Kahrs: Ich glaube, dass die Kanzlerin im Augenblick gut dasteht, weil sie nicht führt, sich bei den wichtigen Themen abduckt und sich aus den Konflikten raus hält. Frau Merkel nimmt immer nur die Sahnetermine wahr: Sie stellt sich irgendwohin, eröffnet irgendetwas und reist durch die Weltgeschichte. Aber sie wird nicht als stellvertretende Außenministerin bezahlt, sondern dafür, dass sie führt - schließlich hat sie eine Richtlinienkompetenz.
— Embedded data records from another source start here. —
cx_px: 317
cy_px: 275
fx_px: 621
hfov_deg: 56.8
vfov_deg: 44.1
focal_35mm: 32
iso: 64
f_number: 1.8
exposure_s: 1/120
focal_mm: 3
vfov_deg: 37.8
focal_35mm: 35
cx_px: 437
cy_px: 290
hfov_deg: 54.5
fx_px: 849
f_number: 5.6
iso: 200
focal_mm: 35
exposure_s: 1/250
Und die soll sie gefälligst auch mal ausüben.

tagesschau.de: Kurt Beck will nun bei der Agenda 2010 nachbessern: Änderungen will er beim Arbeitslosengeld I - ältere Arbeitslose sollen ihre Bezüge länger bekommen. Der richtige Schritt?

Kahrs: Wir haben von Anfang an gesagt: Wenn die Agenda-Politk funktioniert, dann müssen die, die den Gürtel enger geschnallt und so für den Aufschwung gesorgt haben, später auch davon profitieren. Es ist doch schlau, dass man nach einer gewissen Zeit ein Gesetz noch mal auf seine Praxis-Tauglichkeit abklopft. Nur so kann man im Einzelfall nachbessern und individuelle Härten vermeiden. Das Leben ist manchmal komplizierter, als man zunächst gedacht hat. Dann gezielt nachzubessern hat mit sozialdemokratischem Gerechtigkeitsgefühl zu tun. Das macht es zwar komplizierter, ist aber notwendig.
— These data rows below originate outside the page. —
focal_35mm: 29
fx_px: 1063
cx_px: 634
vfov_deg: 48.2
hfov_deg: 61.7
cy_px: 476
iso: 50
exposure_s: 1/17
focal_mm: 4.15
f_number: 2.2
tagesschau.de: Was würden Sie denn nachbessern wollen?

Kahrs: Es wird auf dem Parteitag Ende Oktober einen Vorschlag von der Parteiführung geben. Da geht es um die Frage, wo man was individualisiert nachbessern kann. Immer dann wenn die Regelung zu nicht angemessenen Härten führen, muss nachgebessert werden.

"Es gibt Einigkeit über den Weg"

tagesschau.de: Aber wer will denn nun was in der SPD-Spitze?

Kahrs: Natürlich ist man sich noch nicht einig. Aber es gibt eine Einigkeit über den Weg, nämlich eine Absprache zwischen Kurt Beck, Peter Struck und Franz Müntefering, einen gemeinsamen Vorschlag auf dem Parteitag zu präsentieren. Schließlich sind wir nicht die CDU: Da können Herr Jung und Herr Schäuble eine Debatte wochenlang führen, ohne dass die Kanzlerin überhaupt eingreift.

tagesschau.de: Sind die Nachbesserungsvorschläge nicht auch ein Zugeständnis an die Parteilinke? Für die war die Agenda 2010 doch von jeher ein rotes Tuch.

Kahrs: Zunächst muss man einmal festhalten, dass wir diese Agenda mit der Parteilinken gemeinsam durchgeführt haben. Klar gab es Einzelne, die immer dagegen waren. Ottmar Schreiner etwa wird auch immer dagegen bleiben. Er hat für seine Ansichten aber nie eine Mehrheit gehabt, weder in der Fraktion noch in der Partei. Dass jetzt Nachbesserungen angestrebt werden, ist doch überhaupt nichts Ungewöhnliches.

tagesschau.de: Also kein Abdriften nach links innerhalb der SPD? Oder muss die SPD nach links rücken, um eine Wählerabwanderung in Richtung der Linkspartei zu vermeiden?

Kahrs: Auf keinen Fall. Die SPD muss Kurs halten. Sie muss die Politik machen, die finanzierbar ist. Und das tut sie. Unsere Politik ist überaus erfolgreich. Früher haben wir das immer nur behauptet. Jetzt kann es jeder nachprüfen.